Middle East Studies

Materiality of Migration Lecture Series | Migrant Materialities: From Greek Village to Greektown USA

Thursday, April 6, 2017

5:30pm – 7:00pm

Rhode Island Hall 108

Migrant Materialities: From Greek Village to Greektown USA
Kostis Kourelis (Franklin & Marshall College)

One quarter of the adult male population in Greece migrated to the United States during the first decades of the twentieth century. Following national bankruptcy in 1893 and military defeat in 1897, this exodus reflects the nation-state’s first demographic crisis (half a million people) matched by the 1922 Asia Minor refugee crisis (1.5 million people).
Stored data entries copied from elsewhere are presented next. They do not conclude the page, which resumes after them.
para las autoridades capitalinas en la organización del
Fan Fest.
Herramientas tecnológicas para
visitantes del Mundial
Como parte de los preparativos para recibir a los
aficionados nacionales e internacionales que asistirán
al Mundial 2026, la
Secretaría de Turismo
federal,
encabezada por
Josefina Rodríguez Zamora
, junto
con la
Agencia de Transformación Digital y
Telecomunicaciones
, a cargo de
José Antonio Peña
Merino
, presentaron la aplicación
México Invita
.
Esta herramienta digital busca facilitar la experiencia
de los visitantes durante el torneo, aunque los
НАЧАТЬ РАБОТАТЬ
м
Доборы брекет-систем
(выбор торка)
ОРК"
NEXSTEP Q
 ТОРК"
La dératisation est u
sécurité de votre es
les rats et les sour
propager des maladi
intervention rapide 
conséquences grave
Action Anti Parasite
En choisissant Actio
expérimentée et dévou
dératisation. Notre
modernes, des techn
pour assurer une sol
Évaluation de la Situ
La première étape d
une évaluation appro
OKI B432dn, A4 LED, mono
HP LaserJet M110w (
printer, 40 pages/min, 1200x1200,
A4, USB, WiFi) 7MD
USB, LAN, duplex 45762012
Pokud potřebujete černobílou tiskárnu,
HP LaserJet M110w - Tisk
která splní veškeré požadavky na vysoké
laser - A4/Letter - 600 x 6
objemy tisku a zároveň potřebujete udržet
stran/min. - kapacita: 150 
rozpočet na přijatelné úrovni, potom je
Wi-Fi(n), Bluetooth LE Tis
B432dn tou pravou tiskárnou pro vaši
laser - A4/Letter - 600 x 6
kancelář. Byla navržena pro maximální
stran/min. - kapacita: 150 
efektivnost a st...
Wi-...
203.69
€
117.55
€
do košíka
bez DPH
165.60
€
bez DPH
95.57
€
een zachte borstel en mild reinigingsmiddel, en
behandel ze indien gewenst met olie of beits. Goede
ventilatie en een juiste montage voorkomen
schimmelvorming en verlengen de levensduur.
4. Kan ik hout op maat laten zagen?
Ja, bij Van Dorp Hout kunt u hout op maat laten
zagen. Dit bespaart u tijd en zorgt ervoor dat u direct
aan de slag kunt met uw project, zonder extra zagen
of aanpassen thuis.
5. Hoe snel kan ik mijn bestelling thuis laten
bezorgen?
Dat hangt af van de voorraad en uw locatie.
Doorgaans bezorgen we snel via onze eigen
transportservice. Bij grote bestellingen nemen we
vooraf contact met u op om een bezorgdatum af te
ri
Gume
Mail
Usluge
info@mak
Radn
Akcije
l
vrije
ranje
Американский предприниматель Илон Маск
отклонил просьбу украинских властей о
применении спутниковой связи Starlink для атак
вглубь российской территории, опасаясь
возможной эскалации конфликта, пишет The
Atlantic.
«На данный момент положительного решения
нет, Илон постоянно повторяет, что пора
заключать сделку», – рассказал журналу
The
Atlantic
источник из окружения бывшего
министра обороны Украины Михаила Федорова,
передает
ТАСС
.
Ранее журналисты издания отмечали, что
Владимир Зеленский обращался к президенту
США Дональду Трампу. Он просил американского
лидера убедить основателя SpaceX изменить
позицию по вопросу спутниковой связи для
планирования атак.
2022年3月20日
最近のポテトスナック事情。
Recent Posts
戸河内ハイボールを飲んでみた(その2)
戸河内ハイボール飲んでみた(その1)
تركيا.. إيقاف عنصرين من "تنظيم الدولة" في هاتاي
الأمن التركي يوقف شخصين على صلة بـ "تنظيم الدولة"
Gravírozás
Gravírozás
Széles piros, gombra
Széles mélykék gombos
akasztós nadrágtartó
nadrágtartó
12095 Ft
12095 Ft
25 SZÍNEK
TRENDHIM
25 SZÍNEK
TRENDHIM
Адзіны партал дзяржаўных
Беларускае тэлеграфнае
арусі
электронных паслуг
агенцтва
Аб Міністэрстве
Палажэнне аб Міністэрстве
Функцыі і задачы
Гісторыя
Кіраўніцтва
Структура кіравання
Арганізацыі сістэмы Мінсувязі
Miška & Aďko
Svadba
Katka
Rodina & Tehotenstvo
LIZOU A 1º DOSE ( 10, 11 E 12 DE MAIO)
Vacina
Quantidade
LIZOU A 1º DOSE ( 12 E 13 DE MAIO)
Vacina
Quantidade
A state of foreignness, or xenitiá, was shaped by the double materialities of the Greek village and the American city, from the place of origin to the place of destination. The Morea Project (1990s) and the Deserted Greek Village Project (2010s) have been surveying houses, schools and churches built on remittances sent from America, which constituted Greece’s greatest national product between the two World Wars. The data from Greece is correlated with a growing body of material from American excavations of twentieth-century coalmines, tenements, and ethnic neighborhoods. We focus on Franklin & Marshall College’s survey of Greektown Philadelphia, an ethnic enclave dismantled by urban renewal in the 1960s and further erased by gentrification in the 1990s. Greek Philadelphia’s unique materialities were shaped by the city’s philhellenic past, on the one hand, and multicultural present, on the other. The Greek migrants occupied the abandoned row houses of Philadelphia’s elites who had financed the Greek War of Independence a century earlier. They shared this colonial-era space with three other marginal groups, an African American community mapped by W. E. D. Dubois in The Philadelphia Negro, a Jewish community fleeing Russian pogroms, and a bohemian community celebrated today as the Gayborhood. More broadly, the talk will advocate for an archaeology of global migration and highlight the urgency for the study of Greek modernity over Greek antiquity.

This event is aligned with the Mellon Sawyer "Displacement and the Making of the Modern World" series.